Businesses require a short-term commercial ‘boost’ from procurement, rapidly deploying procurement best practices, for example:

  • Delaying and cancelling non-critical events and projects not just for safety, but also cash-flow. HSBC may delay its restructuring plans, instead re-focusing on procurement opportunities
  • Creating contract transparency for payment terms based cash flow improvement. Nationwide target paying micro, small and medium enterprise (SME) suppliers 10 working days from the invoice date
  • Exploring market pricing options as suppliers grapple for recovery business
  • Leading collaborative discussions on long-term deals, for example, to hold terms with professional services suppliers
  • Segmenting critical suppliers to monitor their business continuity in the coming months. Lloyds Banking Group are continuing prompt payments to ensure supplier survival, and scoping critical suppliers

Banks’ revenues have risen slower, or even declined, compared to operating expenses over the last decade.

Counteracting this exacerbated situation while ensuring business continuity in critical suppliers will be a tough balance.

2. Deeper vendor risk management and supply chain resilience

While the financial impact of COVID is being managed with strategic suppliers, further risks in intermediary supply and in IT are being overlooked. Procurement needs to step in and, in the short-term:

  • Re-assess upstream bottle necks, for financial services this may be something as simple as license access rights, or something as critical as auditors
  • Scope IT risks, such as continuity with smaller cloud supplier (non-AWS and Azure)
  • Monitor service levels to identify red flags and appropriate remediation
  • Ensure business continuity plans and exit strategies are appropriate for now and far-reaching Black Swans in the future
  • Complete short and long term scenario planning to balance necessary security transformation and cost-control

3. Re-visit make vs. buy decisions and reinvent business models

COVID has revealed fundamental flaws and risks in the way globalisation has been embedded in our supply chains.

While financial services firms will not source as much raw materials from far lands and GDPR has brought PII (personal-identifiable-information) back to the continent, procurement needs to fundamentally re-assess outsourcing arrangements to match not just total cost of ownership and fit of suppliers, but also the suppliers ecosystem in case of crisis.

4. Accelerate company and procurement digitalisation

For digitalisation in procurement and in financial services, the gap between early adopters and laggards has grown.
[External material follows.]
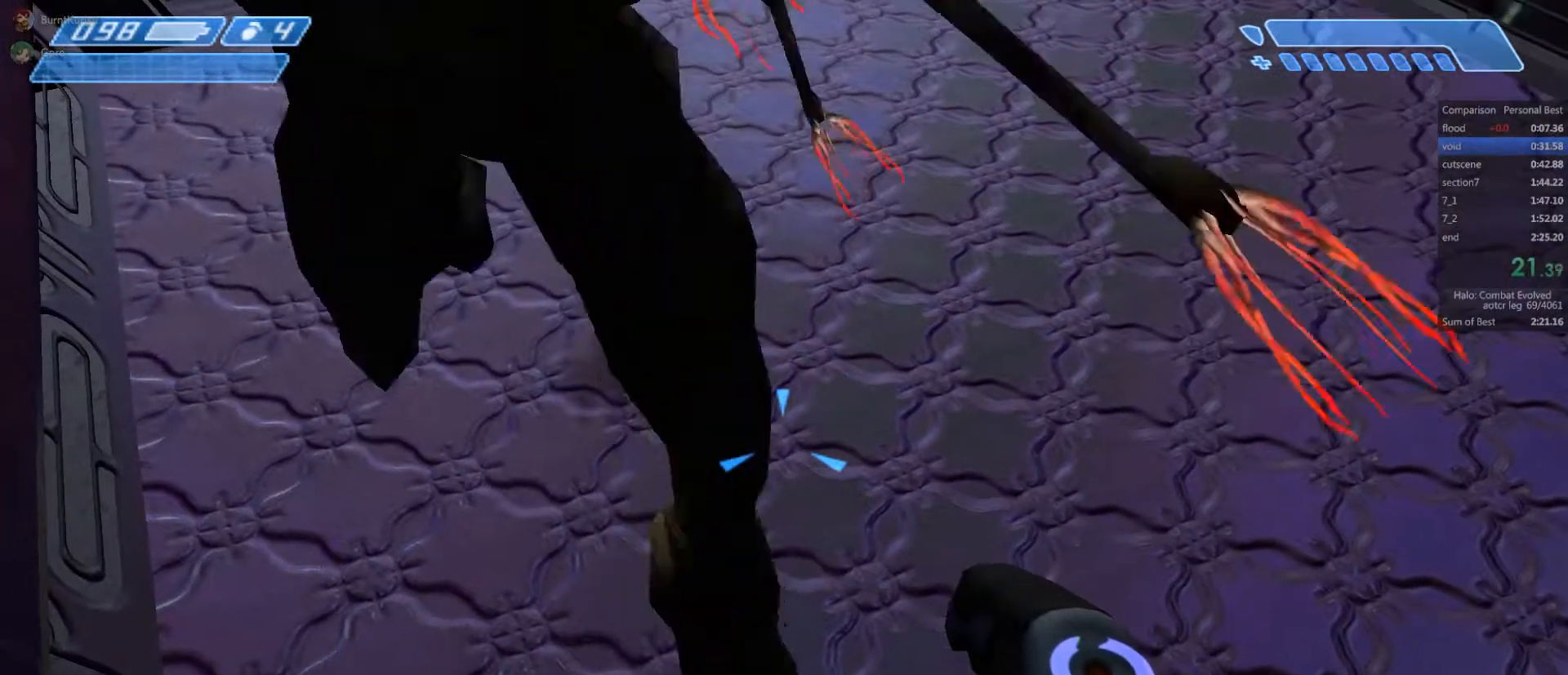
{"keys": ["tab", "w"], "mouse": [], "events": [[83, "mouse_left", "down"], [150, "mouse_left", "up"], [317, "w", "down"], [483, "tab", "down"]]}
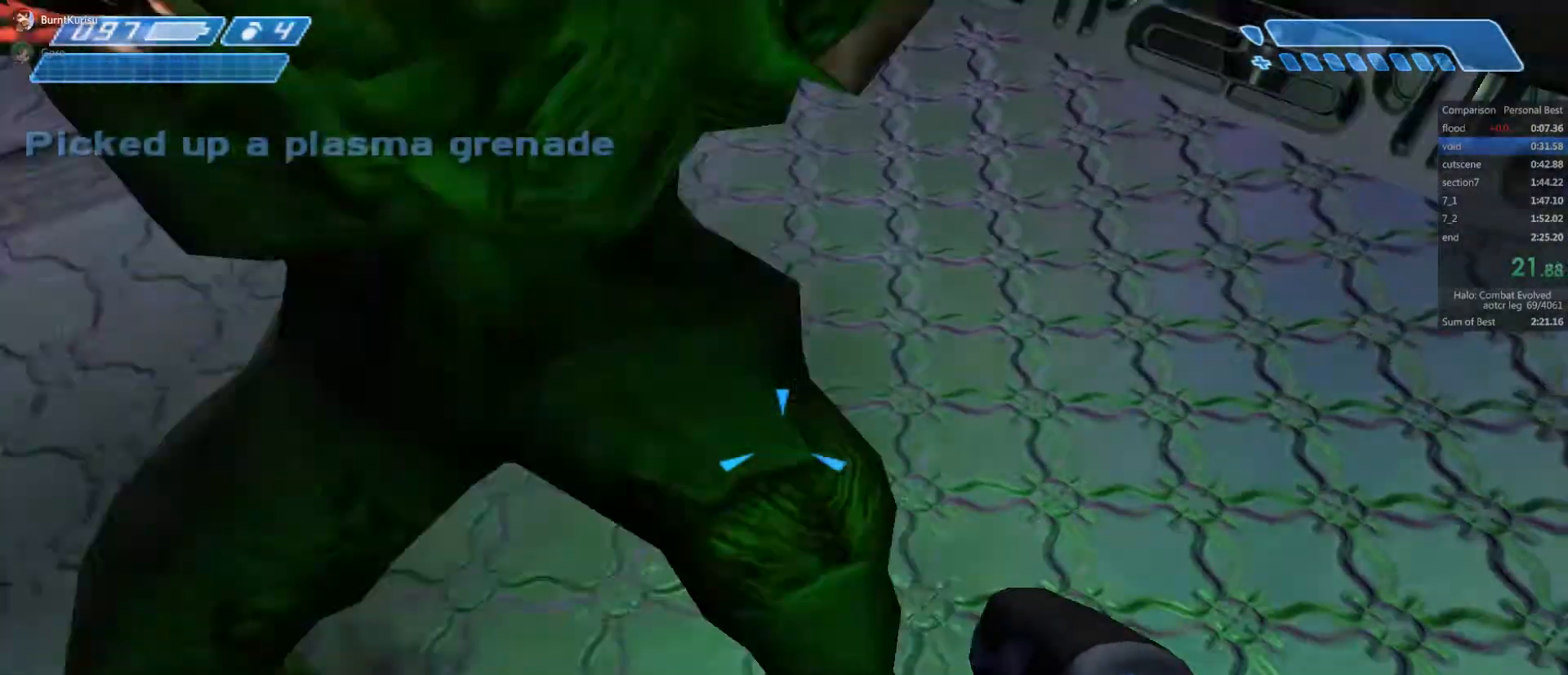
{"keys": ["w"], "mouse": [], "events": [[117, "tab", "up"]]}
COVID has hit this home. Companies with modern systems and ways of working will emerge faster and better. Beyond 2020 it will not be an option any longer to stay behind the curve. If not already planned, procurement will lead in 4 key areas:

  • Creating spend transparency, clarity, and uniformity via end-to-end sourcing, contract management, compliance, risk management and spend tools and analytics
  • Agile and collaborative ways of working across the business and supplier ecosystem
  • Digital knowledge to propose leaner modifications and implementation, not just commercial restructuring in IT
  • Mapping digitalisation requirements and maturity for other functions and categories based on market options, see sample below.

5. Vision and vitality

Top performers in times of crisis also have vision and vitality, according to Christoph LayChristoph MeuterLars Fæste and Ramón Baeza.

They stick to a clear purpose and vision. Even as they looked for new sources of growth, top performers pursued the clear purpose that they had before the crisis – and a vision that was based on a small number of long-term themes.

They increase vitality. Defined as the ability to innovate, explore new ideas, and reinvent the corporate strategy in order to achieve sustainable long-term growth.


Future state Financial Services procurement

It is clear that companies and procurement will not be the same post COVID. BCG research has shown that whilst many companies struggle to survive in this type of environment, 14% of companies thrive and grow.